Stored dataset items:

[Start of Attachment]

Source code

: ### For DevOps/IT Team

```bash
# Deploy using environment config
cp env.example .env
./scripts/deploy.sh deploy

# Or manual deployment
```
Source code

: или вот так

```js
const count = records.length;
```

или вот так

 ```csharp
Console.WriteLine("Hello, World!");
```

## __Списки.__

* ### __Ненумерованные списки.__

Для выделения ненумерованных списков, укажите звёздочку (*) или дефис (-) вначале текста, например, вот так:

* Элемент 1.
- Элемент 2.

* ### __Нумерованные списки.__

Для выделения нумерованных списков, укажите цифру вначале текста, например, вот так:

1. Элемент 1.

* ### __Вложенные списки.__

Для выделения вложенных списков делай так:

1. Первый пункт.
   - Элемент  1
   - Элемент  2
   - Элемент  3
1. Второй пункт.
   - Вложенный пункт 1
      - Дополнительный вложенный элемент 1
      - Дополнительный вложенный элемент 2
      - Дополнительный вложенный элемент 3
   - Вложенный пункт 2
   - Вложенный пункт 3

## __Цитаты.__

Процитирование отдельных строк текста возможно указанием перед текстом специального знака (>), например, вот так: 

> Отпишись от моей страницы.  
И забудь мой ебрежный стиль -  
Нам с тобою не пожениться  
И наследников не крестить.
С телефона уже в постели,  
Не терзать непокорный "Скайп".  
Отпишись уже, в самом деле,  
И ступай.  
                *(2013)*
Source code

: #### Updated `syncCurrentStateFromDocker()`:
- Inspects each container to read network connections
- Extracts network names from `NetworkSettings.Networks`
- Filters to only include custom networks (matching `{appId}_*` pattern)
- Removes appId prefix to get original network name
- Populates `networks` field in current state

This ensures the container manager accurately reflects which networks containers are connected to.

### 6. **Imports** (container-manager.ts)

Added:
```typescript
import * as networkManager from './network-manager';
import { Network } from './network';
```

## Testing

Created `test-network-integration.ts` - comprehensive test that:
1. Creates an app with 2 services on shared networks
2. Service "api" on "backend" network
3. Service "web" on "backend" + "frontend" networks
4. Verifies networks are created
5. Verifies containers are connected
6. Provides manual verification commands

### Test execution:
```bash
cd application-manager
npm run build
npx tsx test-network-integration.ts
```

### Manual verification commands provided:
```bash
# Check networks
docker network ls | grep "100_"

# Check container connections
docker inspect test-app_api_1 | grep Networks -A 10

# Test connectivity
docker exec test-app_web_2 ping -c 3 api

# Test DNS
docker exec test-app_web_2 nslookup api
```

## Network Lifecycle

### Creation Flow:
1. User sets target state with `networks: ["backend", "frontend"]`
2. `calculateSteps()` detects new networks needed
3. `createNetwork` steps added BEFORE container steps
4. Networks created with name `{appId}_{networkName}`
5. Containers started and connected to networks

[End of Attachment]
[Start of Attachment]

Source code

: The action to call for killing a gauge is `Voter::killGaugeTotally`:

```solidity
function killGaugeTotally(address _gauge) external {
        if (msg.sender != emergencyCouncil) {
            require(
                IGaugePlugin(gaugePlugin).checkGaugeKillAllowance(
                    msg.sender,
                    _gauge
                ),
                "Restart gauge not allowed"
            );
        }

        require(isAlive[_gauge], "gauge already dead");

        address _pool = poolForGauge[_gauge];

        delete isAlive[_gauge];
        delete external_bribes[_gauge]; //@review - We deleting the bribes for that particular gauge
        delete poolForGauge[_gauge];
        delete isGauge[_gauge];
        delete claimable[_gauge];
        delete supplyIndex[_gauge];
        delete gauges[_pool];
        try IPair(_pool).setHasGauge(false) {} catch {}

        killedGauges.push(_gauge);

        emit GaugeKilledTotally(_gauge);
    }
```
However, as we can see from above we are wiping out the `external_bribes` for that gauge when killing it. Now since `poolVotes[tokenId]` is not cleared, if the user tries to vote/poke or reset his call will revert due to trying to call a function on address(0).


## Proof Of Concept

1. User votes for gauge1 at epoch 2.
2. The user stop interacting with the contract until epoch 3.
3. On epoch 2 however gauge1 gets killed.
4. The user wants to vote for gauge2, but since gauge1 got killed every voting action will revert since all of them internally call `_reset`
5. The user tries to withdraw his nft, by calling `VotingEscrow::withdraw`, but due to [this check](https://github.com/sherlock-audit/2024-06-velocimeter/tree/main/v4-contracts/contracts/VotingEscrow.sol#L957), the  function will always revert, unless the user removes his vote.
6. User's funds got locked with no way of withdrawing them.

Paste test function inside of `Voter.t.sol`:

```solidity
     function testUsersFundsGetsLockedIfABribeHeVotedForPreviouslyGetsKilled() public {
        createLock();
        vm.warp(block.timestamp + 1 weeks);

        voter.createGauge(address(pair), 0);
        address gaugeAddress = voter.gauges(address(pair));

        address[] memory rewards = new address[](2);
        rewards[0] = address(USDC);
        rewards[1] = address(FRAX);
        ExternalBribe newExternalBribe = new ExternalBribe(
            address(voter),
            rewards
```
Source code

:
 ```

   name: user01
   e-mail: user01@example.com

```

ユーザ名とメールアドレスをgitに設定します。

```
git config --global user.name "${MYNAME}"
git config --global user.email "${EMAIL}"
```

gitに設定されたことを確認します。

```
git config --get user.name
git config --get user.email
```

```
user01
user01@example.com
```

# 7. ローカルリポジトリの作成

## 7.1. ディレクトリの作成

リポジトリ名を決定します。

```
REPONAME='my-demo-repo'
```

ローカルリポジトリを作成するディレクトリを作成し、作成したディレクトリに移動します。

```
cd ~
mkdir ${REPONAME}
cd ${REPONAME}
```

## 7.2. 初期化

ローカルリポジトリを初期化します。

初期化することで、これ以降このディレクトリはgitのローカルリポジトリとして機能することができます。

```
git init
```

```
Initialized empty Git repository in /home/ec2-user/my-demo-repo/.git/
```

[End of Attachment]
[Start of Attachment]

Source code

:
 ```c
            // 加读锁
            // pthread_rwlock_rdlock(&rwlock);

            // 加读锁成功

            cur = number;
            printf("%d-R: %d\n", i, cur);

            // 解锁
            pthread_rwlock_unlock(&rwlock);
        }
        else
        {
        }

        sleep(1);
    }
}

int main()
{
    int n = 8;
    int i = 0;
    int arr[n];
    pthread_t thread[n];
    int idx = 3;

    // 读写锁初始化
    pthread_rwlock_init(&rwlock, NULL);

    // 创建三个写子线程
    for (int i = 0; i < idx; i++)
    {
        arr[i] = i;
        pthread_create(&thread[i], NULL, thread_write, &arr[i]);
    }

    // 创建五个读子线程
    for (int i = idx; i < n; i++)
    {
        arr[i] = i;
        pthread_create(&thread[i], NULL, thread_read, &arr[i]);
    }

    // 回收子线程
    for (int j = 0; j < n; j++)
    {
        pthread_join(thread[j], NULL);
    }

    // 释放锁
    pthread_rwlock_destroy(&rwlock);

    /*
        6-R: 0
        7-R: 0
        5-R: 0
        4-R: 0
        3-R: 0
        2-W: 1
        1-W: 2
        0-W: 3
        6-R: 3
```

[End of Attachment]

Set down, from the entries above, exactly the lines from the one with "new networks needed" up to and including the one with "5. Containers started", and no other lines.

Finished task:
2. `calculateSteps()` detects new networks needed
3. `createNetwork` steps added BEFORE container steps
4. Networks created with name `{appId}_{networkName}`
5. Containers started and connected to networks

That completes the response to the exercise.